Tuesday, 18 September 2012


A strong silent type stunt driver by day and by night a gateway driver (Ryan Gosling) stars in what I would call a modern masterpiece with an elegant style of the 1980’s artistic neon elegance. A thrilling car chase film about a loner who falls in love with his neighbour Irene (Carey Mulligan). Her ex-convict husband Standard (Oscar Isaac) is in debt with the dangerous underworld Mafia. Driver offers to be a gateway driver for a heist that would pay off the debt goes horribly wrong and the Driver finds himself targeted by the Mafia. Not being able to kill the Driver and get their money back they turn to the two people he ever loved Irene and her son.

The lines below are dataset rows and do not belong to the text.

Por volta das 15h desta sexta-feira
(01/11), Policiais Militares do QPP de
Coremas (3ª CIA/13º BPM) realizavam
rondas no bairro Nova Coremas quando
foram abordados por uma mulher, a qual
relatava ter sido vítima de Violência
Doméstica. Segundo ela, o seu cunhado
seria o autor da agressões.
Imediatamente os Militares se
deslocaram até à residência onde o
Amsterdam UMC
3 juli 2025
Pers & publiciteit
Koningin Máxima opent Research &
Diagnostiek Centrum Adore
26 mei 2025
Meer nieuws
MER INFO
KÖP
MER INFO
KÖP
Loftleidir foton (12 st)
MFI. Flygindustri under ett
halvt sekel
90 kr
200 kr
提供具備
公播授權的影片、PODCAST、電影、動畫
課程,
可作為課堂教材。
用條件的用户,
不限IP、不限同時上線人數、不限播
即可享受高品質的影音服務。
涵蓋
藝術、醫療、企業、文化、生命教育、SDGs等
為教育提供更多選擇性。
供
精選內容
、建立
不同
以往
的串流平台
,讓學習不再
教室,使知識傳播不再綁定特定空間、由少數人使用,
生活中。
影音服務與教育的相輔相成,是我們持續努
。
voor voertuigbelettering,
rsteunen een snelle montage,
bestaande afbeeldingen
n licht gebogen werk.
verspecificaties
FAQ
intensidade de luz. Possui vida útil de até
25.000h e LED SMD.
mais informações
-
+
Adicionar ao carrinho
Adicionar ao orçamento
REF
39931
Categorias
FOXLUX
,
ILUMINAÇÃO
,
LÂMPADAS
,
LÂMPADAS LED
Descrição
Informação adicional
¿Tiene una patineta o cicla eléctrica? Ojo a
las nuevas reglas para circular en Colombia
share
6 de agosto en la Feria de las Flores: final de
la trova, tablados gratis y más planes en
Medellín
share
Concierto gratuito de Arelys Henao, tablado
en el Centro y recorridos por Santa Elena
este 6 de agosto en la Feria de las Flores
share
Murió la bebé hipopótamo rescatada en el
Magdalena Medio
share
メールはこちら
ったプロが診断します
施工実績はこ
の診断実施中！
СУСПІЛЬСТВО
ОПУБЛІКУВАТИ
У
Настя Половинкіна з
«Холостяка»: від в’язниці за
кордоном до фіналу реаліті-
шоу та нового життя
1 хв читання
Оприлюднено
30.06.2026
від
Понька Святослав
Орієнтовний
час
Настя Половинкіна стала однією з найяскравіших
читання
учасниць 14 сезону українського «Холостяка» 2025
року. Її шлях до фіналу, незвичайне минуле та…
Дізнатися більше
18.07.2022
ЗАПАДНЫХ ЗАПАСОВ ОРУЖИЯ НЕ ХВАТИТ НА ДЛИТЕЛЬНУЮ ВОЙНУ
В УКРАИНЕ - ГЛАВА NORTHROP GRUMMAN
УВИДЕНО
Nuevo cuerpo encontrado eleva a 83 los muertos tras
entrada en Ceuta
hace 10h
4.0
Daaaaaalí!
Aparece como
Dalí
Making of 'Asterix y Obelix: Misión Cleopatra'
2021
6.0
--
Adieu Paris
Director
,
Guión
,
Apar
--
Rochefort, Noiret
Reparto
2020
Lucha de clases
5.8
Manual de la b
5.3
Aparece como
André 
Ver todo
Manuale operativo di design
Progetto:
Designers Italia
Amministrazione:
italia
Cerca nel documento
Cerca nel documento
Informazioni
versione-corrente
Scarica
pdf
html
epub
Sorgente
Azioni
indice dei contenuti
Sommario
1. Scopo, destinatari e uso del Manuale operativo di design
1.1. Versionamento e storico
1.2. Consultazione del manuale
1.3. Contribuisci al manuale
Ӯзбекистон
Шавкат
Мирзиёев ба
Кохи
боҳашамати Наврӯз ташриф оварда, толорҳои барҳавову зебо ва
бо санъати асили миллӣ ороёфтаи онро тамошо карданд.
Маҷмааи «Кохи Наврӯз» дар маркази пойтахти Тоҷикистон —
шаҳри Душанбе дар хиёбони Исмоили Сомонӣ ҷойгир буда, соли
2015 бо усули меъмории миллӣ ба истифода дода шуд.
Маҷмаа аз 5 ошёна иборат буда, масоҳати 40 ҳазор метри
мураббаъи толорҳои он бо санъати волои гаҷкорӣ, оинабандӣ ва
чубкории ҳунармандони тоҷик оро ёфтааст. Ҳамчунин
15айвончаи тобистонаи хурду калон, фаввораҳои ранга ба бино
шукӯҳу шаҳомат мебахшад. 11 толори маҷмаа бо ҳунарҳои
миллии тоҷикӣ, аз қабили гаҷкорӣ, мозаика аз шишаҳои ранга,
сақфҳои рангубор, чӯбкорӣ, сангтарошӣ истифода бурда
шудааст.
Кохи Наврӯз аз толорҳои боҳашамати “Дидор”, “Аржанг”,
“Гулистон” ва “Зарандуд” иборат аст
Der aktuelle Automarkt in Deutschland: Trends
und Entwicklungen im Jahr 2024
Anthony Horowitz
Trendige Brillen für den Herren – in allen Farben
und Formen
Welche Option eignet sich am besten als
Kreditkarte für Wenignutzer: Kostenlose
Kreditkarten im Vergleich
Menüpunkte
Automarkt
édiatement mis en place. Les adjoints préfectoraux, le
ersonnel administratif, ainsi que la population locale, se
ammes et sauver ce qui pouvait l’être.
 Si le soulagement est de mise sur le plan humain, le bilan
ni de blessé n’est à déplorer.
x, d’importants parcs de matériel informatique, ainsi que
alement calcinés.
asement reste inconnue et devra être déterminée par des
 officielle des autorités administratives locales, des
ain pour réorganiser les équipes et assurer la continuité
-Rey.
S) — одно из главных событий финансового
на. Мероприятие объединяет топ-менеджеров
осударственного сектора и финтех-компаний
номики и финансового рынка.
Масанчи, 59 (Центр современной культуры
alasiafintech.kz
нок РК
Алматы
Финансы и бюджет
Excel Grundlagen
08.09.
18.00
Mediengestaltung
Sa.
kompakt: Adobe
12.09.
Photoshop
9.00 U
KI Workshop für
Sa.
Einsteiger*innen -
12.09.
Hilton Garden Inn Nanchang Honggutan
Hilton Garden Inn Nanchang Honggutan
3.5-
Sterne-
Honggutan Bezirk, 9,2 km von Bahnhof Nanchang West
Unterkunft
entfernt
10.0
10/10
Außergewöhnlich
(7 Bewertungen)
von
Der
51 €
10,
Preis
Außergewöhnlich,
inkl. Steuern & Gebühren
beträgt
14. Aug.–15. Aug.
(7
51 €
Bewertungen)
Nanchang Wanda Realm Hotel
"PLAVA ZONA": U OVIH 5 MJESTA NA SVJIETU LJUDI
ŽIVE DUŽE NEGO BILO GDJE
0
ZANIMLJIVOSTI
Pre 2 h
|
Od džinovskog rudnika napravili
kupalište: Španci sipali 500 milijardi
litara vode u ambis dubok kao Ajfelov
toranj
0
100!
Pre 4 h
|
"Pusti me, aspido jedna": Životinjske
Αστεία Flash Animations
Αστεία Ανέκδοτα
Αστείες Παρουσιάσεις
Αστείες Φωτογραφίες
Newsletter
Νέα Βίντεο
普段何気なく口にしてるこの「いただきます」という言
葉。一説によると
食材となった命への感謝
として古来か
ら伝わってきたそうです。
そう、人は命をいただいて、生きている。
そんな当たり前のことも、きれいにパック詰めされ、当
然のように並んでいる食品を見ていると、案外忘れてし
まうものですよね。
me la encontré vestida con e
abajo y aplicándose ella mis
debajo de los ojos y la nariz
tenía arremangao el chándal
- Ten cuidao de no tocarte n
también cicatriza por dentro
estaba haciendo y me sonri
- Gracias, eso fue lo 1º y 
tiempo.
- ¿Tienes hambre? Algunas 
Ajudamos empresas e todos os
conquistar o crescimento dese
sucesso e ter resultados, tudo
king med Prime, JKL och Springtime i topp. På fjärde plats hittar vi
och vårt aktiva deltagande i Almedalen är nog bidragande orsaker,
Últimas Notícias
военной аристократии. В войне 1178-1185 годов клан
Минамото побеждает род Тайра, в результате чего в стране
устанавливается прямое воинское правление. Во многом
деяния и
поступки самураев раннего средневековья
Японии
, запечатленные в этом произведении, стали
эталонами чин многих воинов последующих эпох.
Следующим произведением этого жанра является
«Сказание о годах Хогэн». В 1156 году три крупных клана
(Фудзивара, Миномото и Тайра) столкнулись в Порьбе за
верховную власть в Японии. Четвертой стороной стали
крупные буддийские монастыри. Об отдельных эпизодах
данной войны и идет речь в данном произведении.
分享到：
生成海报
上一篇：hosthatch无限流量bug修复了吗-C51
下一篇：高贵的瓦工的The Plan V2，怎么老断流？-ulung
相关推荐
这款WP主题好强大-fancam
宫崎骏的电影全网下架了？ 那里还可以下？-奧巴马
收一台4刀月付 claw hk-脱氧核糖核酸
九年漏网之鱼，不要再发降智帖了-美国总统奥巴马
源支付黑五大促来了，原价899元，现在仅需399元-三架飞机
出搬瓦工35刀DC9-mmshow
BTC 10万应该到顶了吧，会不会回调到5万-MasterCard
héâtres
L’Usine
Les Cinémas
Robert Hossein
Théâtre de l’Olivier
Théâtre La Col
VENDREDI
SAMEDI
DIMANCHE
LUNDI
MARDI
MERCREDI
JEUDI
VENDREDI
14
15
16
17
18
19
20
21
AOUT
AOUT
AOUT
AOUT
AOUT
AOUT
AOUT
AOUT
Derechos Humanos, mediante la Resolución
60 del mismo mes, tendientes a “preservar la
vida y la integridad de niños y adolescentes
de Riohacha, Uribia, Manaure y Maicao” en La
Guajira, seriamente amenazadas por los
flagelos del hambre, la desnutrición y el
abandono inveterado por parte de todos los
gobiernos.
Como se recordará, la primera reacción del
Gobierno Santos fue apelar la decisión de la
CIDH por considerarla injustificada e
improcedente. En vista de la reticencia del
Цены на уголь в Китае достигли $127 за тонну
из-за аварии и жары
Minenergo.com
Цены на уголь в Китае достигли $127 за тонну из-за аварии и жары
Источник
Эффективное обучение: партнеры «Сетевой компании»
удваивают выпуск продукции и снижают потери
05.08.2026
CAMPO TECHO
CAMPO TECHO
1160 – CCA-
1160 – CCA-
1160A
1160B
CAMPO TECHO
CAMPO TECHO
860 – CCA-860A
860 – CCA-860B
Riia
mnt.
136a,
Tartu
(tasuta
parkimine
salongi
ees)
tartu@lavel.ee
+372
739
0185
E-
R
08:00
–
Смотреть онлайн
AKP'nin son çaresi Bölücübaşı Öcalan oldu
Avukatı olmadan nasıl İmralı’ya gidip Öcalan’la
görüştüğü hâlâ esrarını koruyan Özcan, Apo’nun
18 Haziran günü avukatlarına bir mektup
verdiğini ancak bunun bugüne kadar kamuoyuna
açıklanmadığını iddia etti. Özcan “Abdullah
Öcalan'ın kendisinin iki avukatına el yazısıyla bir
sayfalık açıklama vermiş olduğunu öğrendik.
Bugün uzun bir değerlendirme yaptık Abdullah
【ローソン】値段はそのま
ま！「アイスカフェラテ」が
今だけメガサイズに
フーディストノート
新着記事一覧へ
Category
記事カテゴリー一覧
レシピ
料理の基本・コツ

Personally I see Drive as a film that has barely any dialog and that the entire film is driven by beautifully shot sequence, breath taking cinematography and the elegant 80’s style. What made Drive really stand out for me most was the line between Romance and Violence.  The elevator scene is a sequence where there is no dialog and only emotions is used to reflect the imagery on the screen. When one of Mafia hit-man walks into the elevator the Driver gently pushes Irene back and kisses her. Here we see one side of the Driver as a white knight and shining armour hero but within the same sequence we see a psychotic killer who smashes the hit-man’s skull in, a side that Irene has never seen before. This reminds the viewers that the Driver has a murderous rage and is not afraid to embrace it. This elevator sequence is very defining character moment in sense that we see the romantic side of the Driver kissing Irene for the first and last time and straight away we see him become a monster crushing the Hit-man’s face. This entire sequence is done with no dialog and just movement and what makes it so beautiful is that all emotions shown through movement; caring when he gently pushes Irene back, love when he kisses her and rage when he kills the Hit-man. Though Drive is set in a present day LA the film’s atmosphere is heavily influenced in a 1980’s style. Drive very much has a neo noir nostalgic 80’s elegance to it; with its neon bright pink opening credits that looks similar to Roger Donaldson 1988 Cocktails or Paul Brickman’s 1983 Risky Business. The soundtrack also is a reminder of a 80’s electronic pop with synthesizer tones.

What makes Drive one of my favourite films of 2011, it’s vastly influenced by the genre’s and style that it portrays on the screen and that it stays loyal to its genre. The violence in Drive is very unexpectedly gory and graphic which makes Drive such a brilliant crime and drama film. With scenes like the elevator sequence, car chase or the stabbing scenes it can seem like an action film but it’s not. The genre being a; car chase, crime and drama film with a 80’s style, Drive really does pay tribute the car chase genre with scenes like the opening police chase and the heist scene that goes wrong. The crime and drama is what sets the film and to me that is only the foundations of the film. To get deeper into the crime and drama genre we have to look at the violence and the surprising realistic gore we are subjected to.  To me Drive is a realistic outlook of the dark impulse of murder. The scene when Shannon (Bryon Cranston) gets his wrist cut open and blood starts gushing out is very simple and realistically view of how easy it is to kill someone.